To amend the Safe Drinking Water Act to reauthorize technical assistance to small public water systems, and for other purposes.


June 23, 2015

Mr. Harper (for himself and Mr. Tonko) introduced the following bill; which was referred to the Committee on Energy and Commerce


To amend the Safe Drinking Water Act to reauthorize technical assistance to small public water systems, and for other purposes.

Be it enacted by the Senate and House of Representatives of the United States of America in Congress assembled,

SECTION 1. Short title.

This Act may be cited as the “Grassroots Rural and Small Community Water Systems Assistance Act”.

SEC. 2. Findings.

Congress finds that—

(1) the Safe Drinking Water Act Amendments of 1996 (Public Law 104–182) authorized technical assistance for small and rural communities to assist those communities in complying with regulations promulgated pursuant to the Safe Drinking Water Act (42 U.S.C. 300f et seq.);

(2) technical assistance and compliance training—

(A) ensures that Federal regulations do not overwhelm the resources of small and rural communities; and

(B) provides small and rural communities lacking technical resources with the necessary skills to improve and protect water resources;

(3) across the United States, more than 90 percent of the community water systems serve a population of less than 10,000 individuals;

(4) small and rural communities have the greatest difficulty providing safe, affordable public drinking water and wastewater services due to limited economies of scale and lack of technical expertise; and

(5) in addition to being the main source of compliance assistance, small and rural water technical assistance has been the main source of emergency response assistance in small and rural communities.

SEC. 3. Sense of Congress.

It is the sense of Congress that—

(1) to assist small and rural communities most effectively, the Administrator of the Environmental Protection Agency should prioritize the types of technical assistance that are most beneficial to those communities, based on input from those communities; and

(2) local support is the key to making Federal assistance initiatives work in small and rural communities to the maximum benefit.

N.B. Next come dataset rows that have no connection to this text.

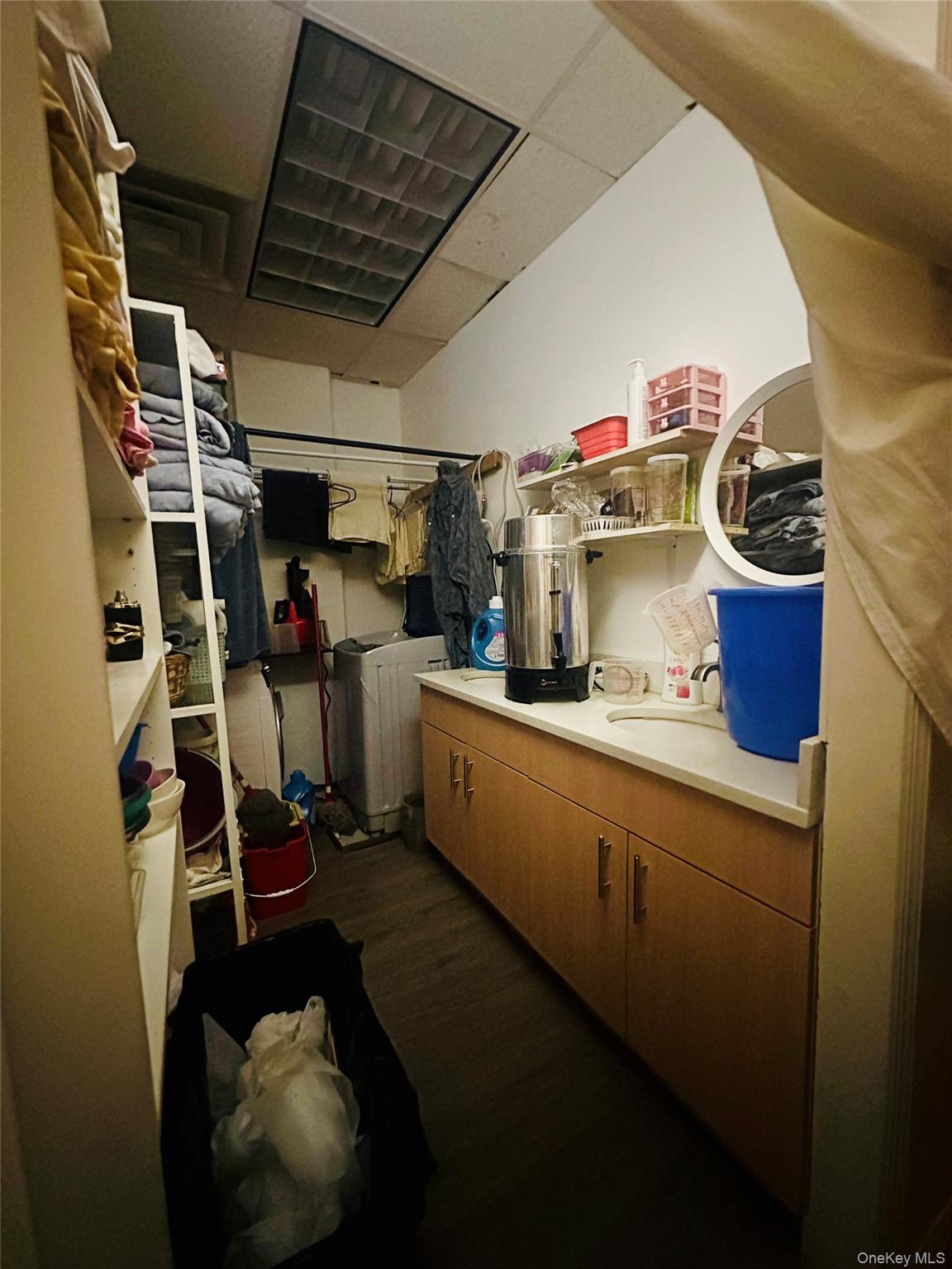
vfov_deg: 102.1
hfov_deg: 85.7
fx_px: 513
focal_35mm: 14
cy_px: 634
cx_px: 476
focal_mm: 2.22
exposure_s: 1/30
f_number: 2.2
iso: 2000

SEC. 4. Funding priorities.

Section 1442(e) of the Safe Drinking Water Act (42 U.S.C. 300j–1(e)) is amended—

(1) by designating the first through seventh sentences as paragraphs (1) through (7), respectively;

(2) in paragraph (5) (as so designated), by striking “1997 through 2003” and inserting “2015 through 2020”; and

(3) by adding at the end the following:


“(A) IN GENERAL.—The Administrator may use amounts made available to carry out this section to provide grants or cooperative agreements to nonprofit organizations that provide to small public water systems onsite technical assistance, circuit-rider technical assistance programs, multistate, regional technical assistance programs, onsite and regional training, assistance with implementing source water protection plans, and assistance with implementing monitoring plans, rules, regulations, and water security enhancements.

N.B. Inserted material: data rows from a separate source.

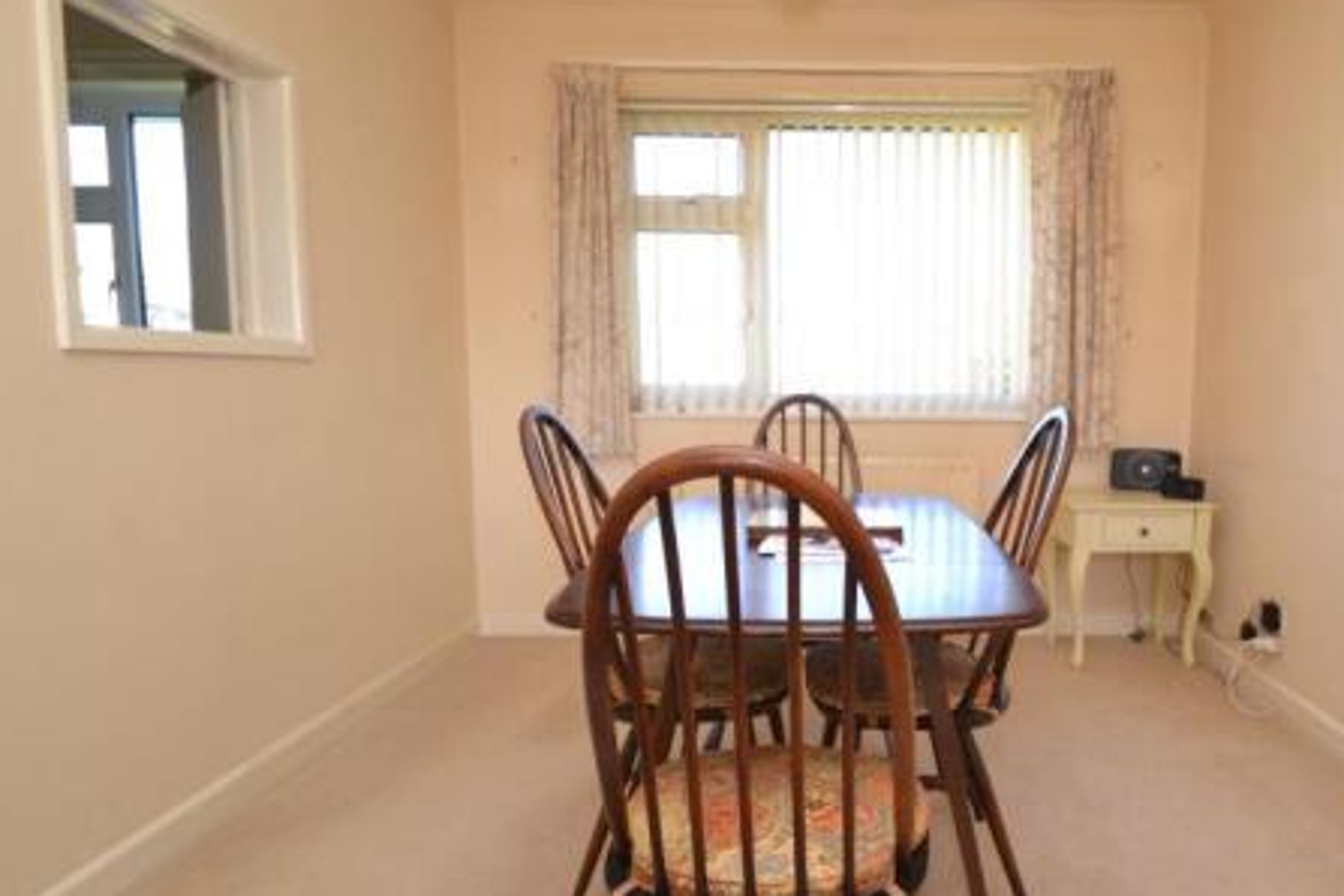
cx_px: 876
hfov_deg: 76.5
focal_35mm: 22
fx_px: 821
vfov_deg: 57.2
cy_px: 453
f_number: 5
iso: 400
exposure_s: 1/100
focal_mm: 10
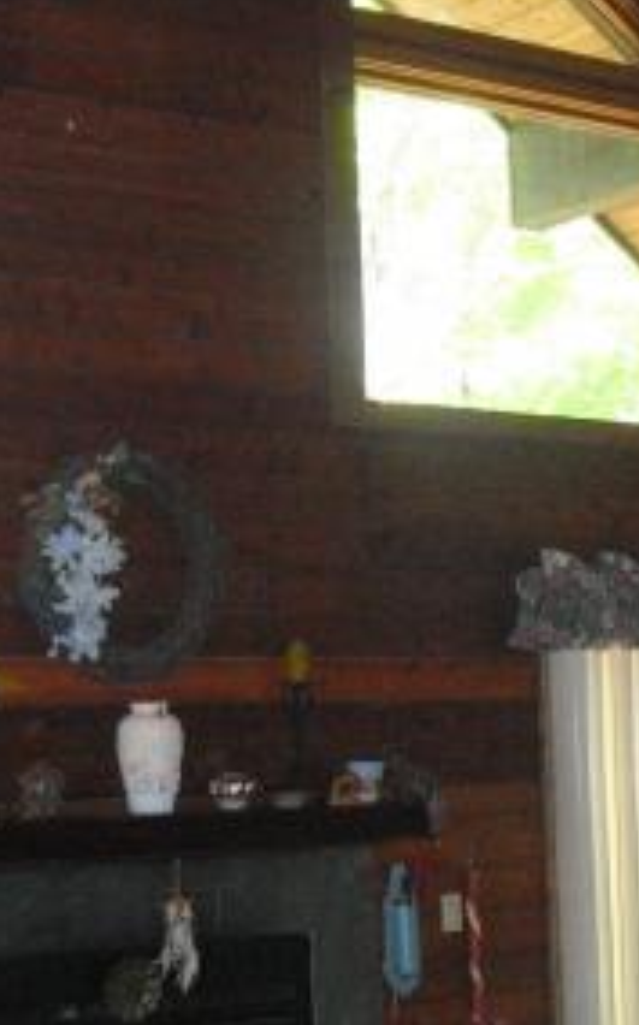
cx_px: 505
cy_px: 780
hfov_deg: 16.6
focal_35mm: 78
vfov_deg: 26.1
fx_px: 2178
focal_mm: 6.3
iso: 800
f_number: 3.1
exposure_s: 1/60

“(B) PREFERENCE.—To ensure that technical assistance funding is used in a manner that is most beneficial to the small and rural communities of a State, the Administrator shall give preference under this paragraph to nonprofit organizations that, as determined by the Administrator, are the most qualified and experienced in providing training and technical assistance to small public water systems and that the small community water systems in that State find to be the most beneficial and effective.

“(C) LIMITATION.—No grant or cooperative agreement provided or otherwise made available under this section may be used for litigation pursuant to section 1449.”.